Em tempos de crise, obter alguns produtos alimentares à custa do nosso trabalho, num terreno cedido pela autarquia, próximo do local onde vivemos, é uma excelente oportunidade a diversos níveis.
Por um lado, ganha uma relevância económica significativa para as famílias, e mesmo que pouco, para o país, que é muito dependente do exterior; por outro evita custos ambientais no transporte dos bens alimentares; é uma possibilidade de educação e aprendizagem numa área tão elementar como o assegurar da nossa subsistência; por último, é o aproveitar de um conjunto de serviços invisíveis que um solo agrícola num meio urbano nos pode proporcionar, como seja a infiltração das águas das chuvas, a presença de um elemento natural e verde.
Nas últimas semanas diversas foram as reportagens que vi ou ouvi sobre este tema, abrangendo concelhos como a Maia (o caso mais antigo promovido pela LIPOR), Cascais e mais recentemente Lisboa.
O caso das hortas urbanas parece-me ser uma forma de redenção da mentalidade e das políticas de muitos autarcas (não necessariamente dos concelhos mencionados), onde depois de construírem nas zonas de solos mais produtivos, em leito de cheia, destruindo o património construído associado a bonitas quintas na periferia urbana, em plena Reserva Ecológica Nacional ou mais ainda em Reserva Agrícola Nacional (verdadeiro guardião dos nossos solos mais produtivos e que no futuro muito valeriam), agora revitalizam (e bem) o que sobrou de solos agricultáveis.
Há muitos anos que inúmeros especialistas alertavam para a grande relevância destes espaços pelas suas múltiplas valências, suportando tradições como a famosa laranja de Setúbal produzida ao longo da várzea actualmente coberta em grande parte por prédios e vivendas.
Teve de chegar a crise e um sentimento de nostalgia de produtos próximos, que actualmente são substituídos por proveniências longínquas e que mostram bem a nossa dependência alimentar, para se dar razão ao que estava na lei e que sucessivos governos e autarquias foram permitindo ocupar ou impermeabilizar de forma irreversível.

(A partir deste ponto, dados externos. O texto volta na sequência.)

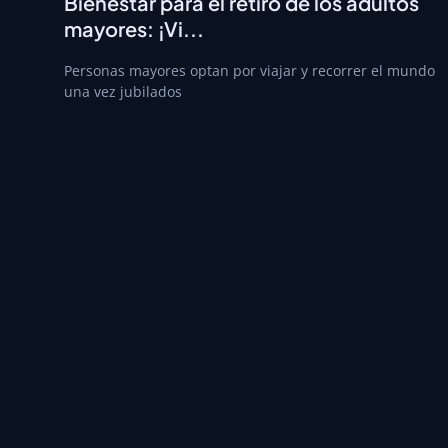
Bienestar para el retiro de los adultos
mayores: ¡Vi...
Personas mayores optan por viajar y recorrer el mundo
una vez jubilados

No ano passado, e depois de mais umas alterações legislativas que põem em causa a protecção destes solos riquíssimos em termos de produção, foi lançado uma petição para a salvaguarda da Reserva Agrícola nacional.
Viva as hortas urbanas!
Mas por favor, não se desclassifique nem se destrua mais um metro quadrado daqueles espaços de terra espalhados pelos concelhos, que mais tarde nos serão fundamentais, quando se calhar a crise económica e/ou ambiental, ainda for mais grave.